The little girl tearing the battlefield apart was not cute.
“But this…” Myrasyn’s laughter turned unhinged.
Her green eyes found Aelindra, then Ragnar.
The laughter turned into words that carried across the watching elves.
“You imbeciles.” Her voice found its edge. The queen’s edge, the one who’d been making hard decisions for thousands of years, all in the pursuit of prosperity for the people who called her their queen. “You irredeemable imbeciles. You had an alliance with this man! You had him fighting for our cause, winning our wars, conquering our cities!” She looked at Aelindra. Then at Ragnar’s charred figure across the field. “And you threw it away.”

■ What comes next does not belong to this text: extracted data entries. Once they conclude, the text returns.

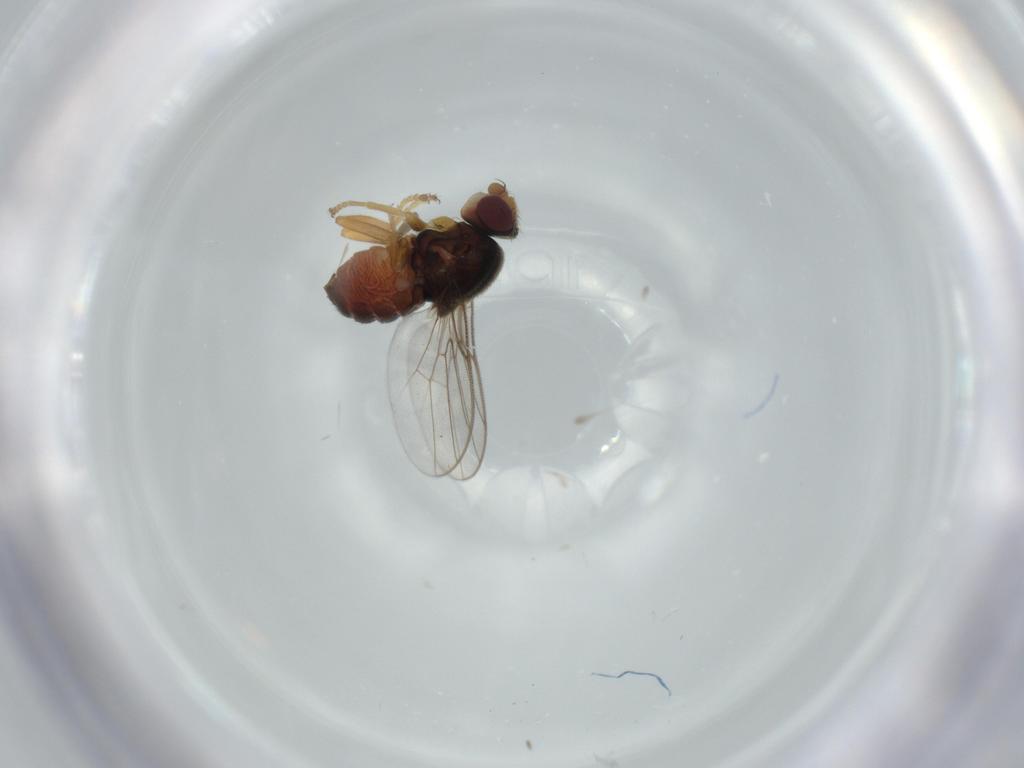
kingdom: Animalia
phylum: Arthropoda
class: Insecta
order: Diptera
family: Chloropidae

She began to clap. Slowly. Her hands could barely move, but she got enough distance between her palms to produce a sound, and each clap was a verdict.

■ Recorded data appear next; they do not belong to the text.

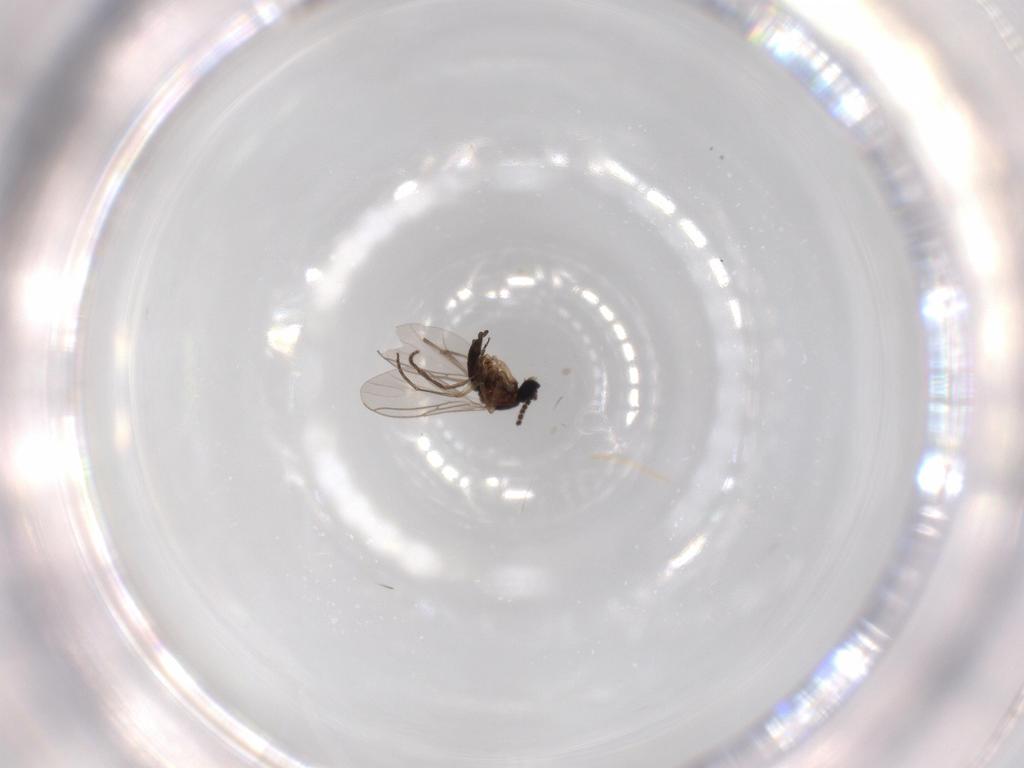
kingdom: Animalia
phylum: Arthropoda
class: Insecta
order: Diptera
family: Sciaridae
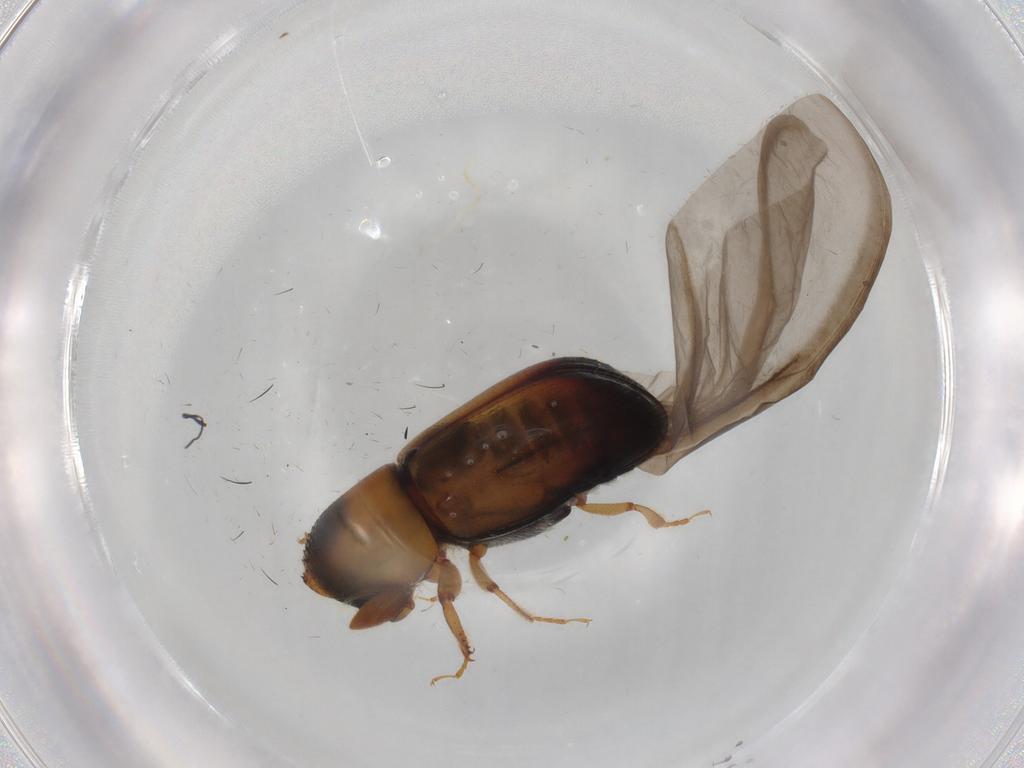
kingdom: Animalia
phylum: Arthropoda
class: Insecta
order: Coleoptera
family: Curculionidae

“Congratulations. You’ve doomed both our races.”
Clap.
Clap.
Clap.
Aelindra crossed the distance in one stride and kicked her sister in the mouth.
Myrasyn’s head snapped sideways. Blood sprayed from her split lip and her laughter cut off into a grunt of pain, but the smile that stayed on her face when she turned back was worse than anything she’d said.
“Strike me all you like. It won’t change the arithmetic.”
“Shut your mouth.”
“Your golden age,” Myrasyn laughed, “begins today. Isn’t that right, sister?”
Aelindra kicked her again. This time Myrasyn didn’t speak.
…
At the center of the field, Quinlan stood with Blossom’s arm braced beneath his, holding him upright where the roots couldn’t fully compensate. His Void Stalker on one side, his daughter on his shoulder, amber eyes scanning the chaos as she orchestrated the destruction of her father’s enemies.
His red eyes swept the field.
Every fighter within line of sight felt it. The stare of a man who had been backstabbed, collared, fractured, and who was now standing with a thousand roots at his command and an expression that contained nothing but sheer, unadulterated fury.